Istruzioni dell'esercizio -> Restituisca senza alcuna modifica il passo del brano di riferimento compreso tra "Il fatto poi" e "flo ha detto...", estremi inclusi.

Interessante, nevvero?
Finora non ho mai visto una trasposizione filmica dei romanzi di Sherlock Holmes (se si esclude l'apocrifo PIRAMIDE DI PAURA), perciò ignoro se il tema dipendenza sia già stato affrontato. Però sono curioso di sapere se il nuovo film holmsiano con Robert Downey jr dedicherà almeno qualche minuto alla questione. Del resto, dati il calibro e la storia personale dell'attore, sarebbe quantomeno coraggioso. Nonchè lievemente autoironico.




11 commenti:

tuiti ha detto...

primo: ignoravo del tutto questo aspetto della vita del celebre personaggio;
secondo: incredibile la trasposizione, concordo im pieno;
terzo: mi ritrovo incredibilmente nella descrizione dello stato alterato come "stimolo chiarificatore dell'intelletto";
quarto: appoggia i gomiti e unisce le dita come dylan dog!!!!

Giangidoe ha detto...

Quando ho letto questo pezzo, sabato pomeriggio, ovviamente anche io ho pensato subito alla postura dylaniata.
Ed ero arcisicuro che postando questo incipit, non sarei stato il solo a notare la cosa.
Il fatto poi che sia stata tu la prima non fa che alimentare l'antica incredulità empatica...

Anonimo ha detto...

commento anch'io.
micky

Giangidoe ha detto...

Ehm...
grazie per il tuo contributo!

flo ha detto...

I dati ->
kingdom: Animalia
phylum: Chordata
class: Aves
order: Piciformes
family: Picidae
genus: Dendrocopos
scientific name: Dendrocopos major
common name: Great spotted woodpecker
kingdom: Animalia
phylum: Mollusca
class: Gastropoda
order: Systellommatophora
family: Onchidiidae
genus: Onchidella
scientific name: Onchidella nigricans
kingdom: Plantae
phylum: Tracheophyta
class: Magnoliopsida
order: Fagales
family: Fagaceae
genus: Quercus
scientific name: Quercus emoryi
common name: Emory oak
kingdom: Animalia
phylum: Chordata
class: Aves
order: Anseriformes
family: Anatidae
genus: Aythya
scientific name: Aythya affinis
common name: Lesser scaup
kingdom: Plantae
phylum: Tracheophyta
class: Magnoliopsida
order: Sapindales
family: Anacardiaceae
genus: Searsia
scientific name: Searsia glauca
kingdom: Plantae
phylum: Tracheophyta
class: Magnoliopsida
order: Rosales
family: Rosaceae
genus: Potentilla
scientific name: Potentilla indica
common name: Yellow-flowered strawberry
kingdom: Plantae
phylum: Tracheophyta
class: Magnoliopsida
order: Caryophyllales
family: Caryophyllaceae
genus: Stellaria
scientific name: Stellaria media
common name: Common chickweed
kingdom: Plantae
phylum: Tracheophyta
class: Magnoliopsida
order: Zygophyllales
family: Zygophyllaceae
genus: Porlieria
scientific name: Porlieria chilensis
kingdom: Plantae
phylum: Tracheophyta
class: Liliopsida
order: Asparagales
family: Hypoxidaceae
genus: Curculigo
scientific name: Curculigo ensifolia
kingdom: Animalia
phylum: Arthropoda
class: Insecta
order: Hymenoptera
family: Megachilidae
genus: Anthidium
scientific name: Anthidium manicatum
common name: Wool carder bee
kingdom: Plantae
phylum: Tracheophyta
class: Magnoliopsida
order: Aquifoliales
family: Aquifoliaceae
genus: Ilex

Soluzione dell'esercizio ->
Il fatto poi che sia stata tu la prima non fa che alimentare l'antica incredulità empatica...

Anonimo ha detto...

commento anch'io.
micky

Giangidoe ha detto...

Ehm...
grazie per il tuo contributo!

flo ha detto...